As the power industry explores the potential of generative AI and associated new solutions, it’s also addressing concerns such as data bias, sovereignty, privacy, safety, and governance.102 Regulators globally have stepped in to establish rules for AI, with the Biden administration recently signing an executive order mandating safety assessments and equity guidance for AI.103 In addition, G7 leaders have outlined international principles and a voluntary code of conduct for AI developers to promote global guardrails for advanced AI systems,104 reflecting a collective effort to help tackle these challenges.
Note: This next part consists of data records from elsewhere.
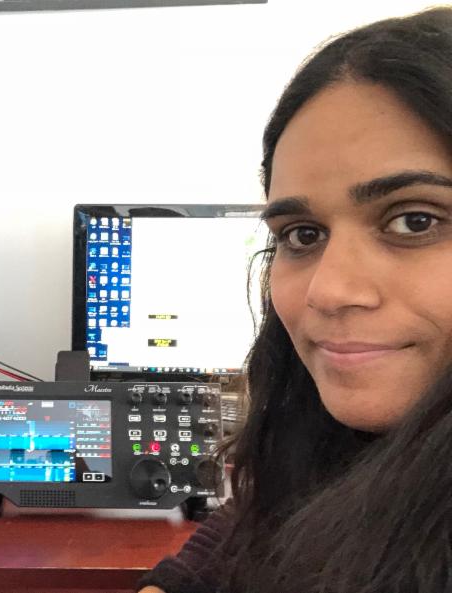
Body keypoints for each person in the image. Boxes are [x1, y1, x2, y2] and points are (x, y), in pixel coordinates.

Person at [137, 7, 452, 593]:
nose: (327, 291)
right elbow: (244, 534)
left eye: (415, 220)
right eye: (302, 235)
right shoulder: (339, 453)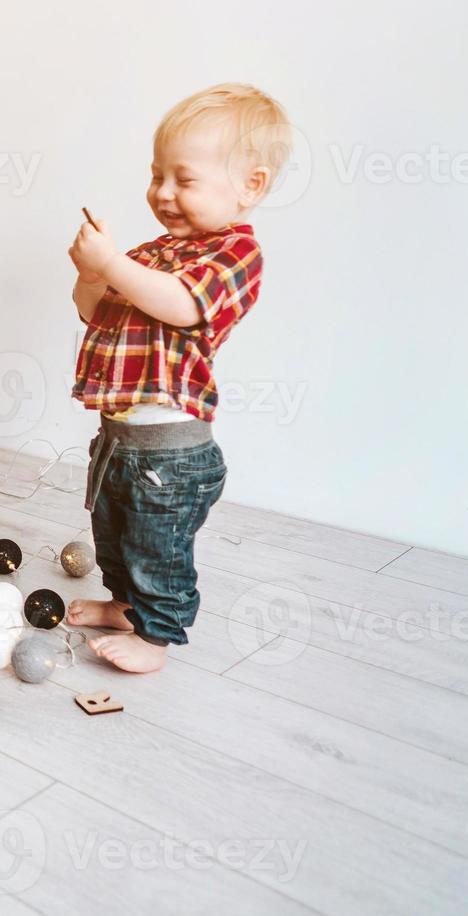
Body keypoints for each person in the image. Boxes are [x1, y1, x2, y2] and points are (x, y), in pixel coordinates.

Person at [64, 83, 291, 672]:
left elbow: (183, 305)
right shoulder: (150, 253)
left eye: (182, 180)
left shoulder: (237, 255)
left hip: (171, 454)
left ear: (251, 185)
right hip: (118, 439)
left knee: (157, 547)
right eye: (155, 175)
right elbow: (95, 310)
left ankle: (157, 635)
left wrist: (112, 263)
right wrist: (93, 274)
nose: (162, 193)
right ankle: (125, 606)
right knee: (112, 533)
With these five trends to watch in 2024, there will likely be many opportunities and challenges for the electric power industry—from reaping the benefits of accelerating electricity demand and landmark clean energy legislation, to preparing to serve significant new load with an increasingly complex grid replete with valuable new resources, if tapped effectively. Yet, these come against a backdrop of unprecedented and unpredictable weather and climate change that could alter the natural resource mix across regions and over time. And the financial resources to meet these challenges are finite.
Nonetheless, threaded throughout is the potential promise of new ways to address these challenges, enabled by emerging technologies, market innovations, and policies. One avenue that could be among the most promising is generative AI. It could eventually enable the kind of real-time, holistic system planning that could add critical visibility and valuation capabilities across the grid as variable renewables and DERs proliferate and electricity demand potentially escalates. In markets, rising DER, aggregated DER, and VPP participation may be one of the biggest developments to watch. Residential and commercial solar, battery storage, EV and EV-charger owners could increasingly combine their resources into DER aggregations and VPPs, potentially serving up another slice of capital for grid expansion, modernization, and decarbonization.
In the policy arena, the IRA and the IIJA will likely continue to motivate massive investment, some of which will likely be game-changing for the industry. Other policy developments to watch could include FERC 2222, as wholesale markets prepare for aggregated DER participation; expanded state Renewable Portfolio and Clean Energy Standards; new building codes; and continued state adoption of Advanced Clean Car and Clean Truck standards. Together, these types of policies, technologies, and market innovations could accelerate electric power industry progress in meeting its mandate to provide reliable, affordable, and clean electricity.